In the rows below, return unchanged every line starting at the one that contains "family: Athyriaceae" and ending at the one that contains "order: Ericales". Include both of those lines and no others.
---------------
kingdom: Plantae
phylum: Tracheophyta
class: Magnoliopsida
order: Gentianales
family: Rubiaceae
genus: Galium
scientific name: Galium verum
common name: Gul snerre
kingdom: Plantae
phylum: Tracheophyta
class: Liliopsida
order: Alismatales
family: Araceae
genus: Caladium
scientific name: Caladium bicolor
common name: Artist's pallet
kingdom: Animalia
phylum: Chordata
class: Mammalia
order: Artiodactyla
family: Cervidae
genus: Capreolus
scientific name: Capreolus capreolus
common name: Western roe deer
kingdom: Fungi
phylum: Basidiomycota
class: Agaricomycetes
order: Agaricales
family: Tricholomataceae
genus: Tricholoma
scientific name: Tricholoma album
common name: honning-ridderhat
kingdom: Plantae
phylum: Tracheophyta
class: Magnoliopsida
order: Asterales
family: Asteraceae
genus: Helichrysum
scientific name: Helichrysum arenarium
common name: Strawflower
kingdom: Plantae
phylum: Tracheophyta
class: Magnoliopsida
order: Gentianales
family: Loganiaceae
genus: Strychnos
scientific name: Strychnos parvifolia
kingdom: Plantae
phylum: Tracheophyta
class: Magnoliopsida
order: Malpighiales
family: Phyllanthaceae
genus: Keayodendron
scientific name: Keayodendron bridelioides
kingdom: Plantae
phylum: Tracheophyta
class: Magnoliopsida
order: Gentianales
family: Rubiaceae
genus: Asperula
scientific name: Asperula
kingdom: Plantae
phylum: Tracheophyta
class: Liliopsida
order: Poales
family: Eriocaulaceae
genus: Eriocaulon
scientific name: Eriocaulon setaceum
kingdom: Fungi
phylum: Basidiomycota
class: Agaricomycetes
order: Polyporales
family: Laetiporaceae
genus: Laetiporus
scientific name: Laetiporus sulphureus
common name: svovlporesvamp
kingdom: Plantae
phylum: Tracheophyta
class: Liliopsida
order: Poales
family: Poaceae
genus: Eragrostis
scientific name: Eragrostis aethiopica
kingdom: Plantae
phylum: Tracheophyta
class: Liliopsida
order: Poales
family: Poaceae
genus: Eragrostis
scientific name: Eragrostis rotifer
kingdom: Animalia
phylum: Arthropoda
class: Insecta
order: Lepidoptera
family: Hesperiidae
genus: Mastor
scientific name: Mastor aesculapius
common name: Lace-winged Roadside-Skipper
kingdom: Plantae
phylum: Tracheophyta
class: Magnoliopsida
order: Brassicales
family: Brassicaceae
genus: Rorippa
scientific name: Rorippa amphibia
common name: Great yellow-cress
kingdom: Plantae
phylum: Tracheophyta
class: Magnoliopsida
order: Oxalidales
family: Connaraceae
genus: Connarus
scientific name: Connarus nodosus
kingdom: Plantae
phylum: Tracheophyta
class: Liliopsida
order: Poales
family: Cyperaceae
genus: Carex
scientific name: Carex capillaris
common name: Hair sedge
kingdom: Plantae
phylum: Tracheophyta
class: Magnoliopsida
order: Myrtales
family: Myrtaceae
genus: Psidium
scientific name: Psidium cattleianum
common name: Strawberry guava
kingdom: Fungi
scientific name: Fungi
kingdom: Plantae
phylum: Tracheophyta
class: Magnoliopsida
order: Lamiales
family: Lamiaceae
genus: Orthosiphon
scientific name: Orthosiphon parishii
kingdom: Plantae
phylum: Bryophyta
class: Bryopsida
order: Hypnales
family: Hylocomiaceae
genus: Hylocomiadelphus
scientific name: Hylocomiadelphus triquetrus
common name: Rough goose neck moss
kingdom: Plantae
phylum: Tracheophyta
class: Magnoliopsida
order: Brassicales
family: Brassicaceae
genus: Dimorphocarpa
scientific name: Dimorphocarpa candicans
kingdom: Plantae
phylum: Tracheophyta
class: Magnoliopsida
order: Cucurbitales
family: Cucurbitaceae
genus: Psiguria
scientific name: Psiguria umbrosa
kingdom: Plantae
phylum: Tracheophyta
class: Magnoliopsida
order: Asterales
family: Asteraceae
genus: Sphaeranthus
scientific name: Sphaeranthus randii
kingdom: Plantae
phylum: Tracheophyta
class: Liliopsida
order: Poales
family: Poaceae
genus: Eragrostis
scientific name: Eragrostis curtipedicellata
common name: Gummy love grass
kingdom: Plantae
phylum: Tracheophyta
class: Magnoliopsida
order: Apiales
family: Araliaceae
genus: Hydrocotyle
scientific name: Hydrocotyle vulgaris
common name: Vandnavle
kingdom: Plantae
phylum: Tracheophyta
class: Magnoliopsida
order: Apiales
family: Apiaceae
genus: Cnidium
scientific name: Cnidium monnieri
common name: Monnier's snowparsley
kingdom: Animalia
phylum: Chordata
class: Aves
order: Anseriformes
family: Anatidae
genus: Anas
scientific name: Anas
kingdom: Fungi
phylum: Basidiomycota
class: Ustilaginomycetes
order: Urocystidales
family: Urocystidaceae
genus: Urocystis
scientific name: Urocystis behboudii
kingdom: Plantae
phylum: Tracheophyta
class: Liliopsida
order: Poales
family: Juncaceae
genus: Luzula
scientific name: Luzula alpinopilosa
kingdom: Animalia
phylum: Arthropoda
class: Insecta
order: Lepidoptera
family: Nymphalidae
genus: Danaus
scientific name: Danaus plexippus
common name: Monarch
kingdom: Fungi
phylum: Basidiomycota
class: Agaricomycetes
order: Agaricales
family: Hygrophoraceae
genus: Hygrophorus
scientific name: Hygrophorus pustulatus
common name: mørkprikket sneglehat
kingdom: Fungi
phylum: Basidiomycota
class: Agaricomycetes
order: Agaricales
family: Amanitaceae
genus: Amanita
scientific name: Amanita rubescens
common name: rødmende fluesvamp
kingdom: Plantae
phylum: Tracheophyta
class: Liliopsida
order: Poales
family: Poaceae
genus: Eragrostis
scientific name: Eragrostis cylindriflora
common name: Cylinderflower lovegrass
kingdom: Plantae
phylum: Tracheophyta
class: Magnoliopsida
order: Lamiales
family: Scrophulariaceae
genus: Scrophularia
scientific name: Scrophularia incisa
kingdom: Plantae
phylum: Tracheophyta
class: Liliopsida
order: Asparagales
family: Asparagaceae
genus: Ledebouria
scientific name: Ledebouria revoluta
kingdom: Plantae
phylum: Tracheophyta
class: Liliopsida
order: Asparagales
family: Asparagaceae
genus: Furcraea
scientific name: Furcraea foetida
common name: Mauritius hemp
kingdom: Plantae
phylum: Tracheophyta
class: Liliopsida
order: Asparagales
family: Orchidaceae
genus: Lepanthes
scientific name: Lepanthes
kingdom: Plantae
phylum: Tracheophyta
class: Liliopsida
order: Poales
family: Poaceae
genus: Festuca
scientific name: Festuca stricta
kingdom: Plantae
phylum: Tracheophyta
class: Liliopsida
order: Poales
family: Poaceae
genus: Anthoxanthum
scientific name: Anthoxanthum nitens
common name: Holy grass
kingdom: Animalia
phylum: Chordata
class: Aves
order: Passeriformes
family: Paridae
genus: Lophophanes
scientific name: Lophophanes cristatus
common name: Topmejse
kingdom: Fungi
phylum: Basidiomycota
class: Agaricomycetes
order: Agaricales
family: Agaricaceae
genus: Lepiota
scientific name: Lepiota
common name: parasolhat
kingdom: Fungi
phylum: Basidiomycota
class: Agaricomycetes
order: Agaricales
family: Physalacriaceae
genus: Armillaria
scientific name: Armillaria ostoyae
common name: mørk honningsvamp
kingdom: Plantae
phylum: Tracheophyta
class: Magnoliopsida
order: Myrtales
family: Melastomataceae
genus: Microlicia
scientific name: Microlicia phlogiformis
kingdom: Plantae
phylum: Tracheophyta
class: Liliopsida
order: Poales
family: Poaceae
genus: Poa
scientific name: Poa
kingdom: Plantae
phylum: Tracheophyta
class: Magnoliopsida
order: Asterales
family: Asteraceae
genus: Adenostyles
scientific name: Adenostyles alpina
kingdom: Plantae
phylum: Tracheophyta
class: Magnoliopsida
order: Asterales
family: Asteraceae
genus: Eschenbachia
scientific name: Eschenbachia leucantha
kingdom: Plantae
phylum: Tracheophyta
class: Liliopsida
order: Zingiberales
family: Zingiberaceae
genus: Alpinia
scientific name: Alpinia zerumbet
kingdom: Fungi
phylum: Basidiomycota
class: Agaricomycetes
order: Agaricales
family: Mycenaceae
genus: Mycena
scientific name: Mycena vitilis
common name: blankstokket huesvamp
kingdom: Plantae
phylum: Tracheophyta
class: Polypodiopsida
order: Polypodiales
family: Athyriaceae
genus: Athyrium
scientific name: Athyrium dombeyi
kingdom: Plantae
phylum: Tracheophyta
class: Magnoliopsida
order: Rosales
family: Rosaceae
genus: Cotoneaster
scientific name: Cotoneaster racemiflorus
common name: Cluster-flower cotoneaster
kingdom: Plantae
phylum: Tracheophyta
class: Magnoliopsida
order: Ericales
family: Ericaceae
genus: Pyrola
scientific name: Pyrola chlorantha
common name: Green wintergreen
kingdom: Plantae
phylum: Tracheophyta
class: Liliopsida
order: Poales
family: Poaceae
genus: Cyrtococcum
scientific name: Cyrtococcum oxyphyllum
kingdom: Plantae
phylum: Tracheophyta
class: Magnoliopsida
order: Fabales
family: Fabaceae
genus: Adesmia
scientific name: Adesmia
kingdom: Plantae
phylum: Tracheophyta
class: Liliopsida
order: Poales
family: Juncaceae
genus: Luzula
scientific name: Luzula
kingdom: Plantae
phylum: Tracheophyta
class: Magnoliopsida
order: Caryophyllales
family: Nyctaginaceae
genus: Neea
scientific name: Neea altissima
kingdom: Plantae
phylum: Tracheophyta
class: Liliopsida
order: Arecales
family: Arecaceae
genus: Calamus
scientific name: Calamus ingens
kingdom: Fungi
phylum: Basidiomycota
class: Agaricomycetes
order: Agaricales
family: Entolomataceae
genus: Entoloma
---------------
**Result:**
family: Athyriaceae
genus: Athyrium
scientific name: Athyrium dombeyi
kingdom: Plantae
phylum: Tracheophyta
class: Magnoliopsida
order: Rosales
family: Rosaceae
genus: Cotoneaster
scientific name: Cotoneaster racemiflorus
common name: Cluster-flower cotoneaster
kingdom: Plantae
phylum: Tracheophyta
class: Magnoliopsida
order: Ericales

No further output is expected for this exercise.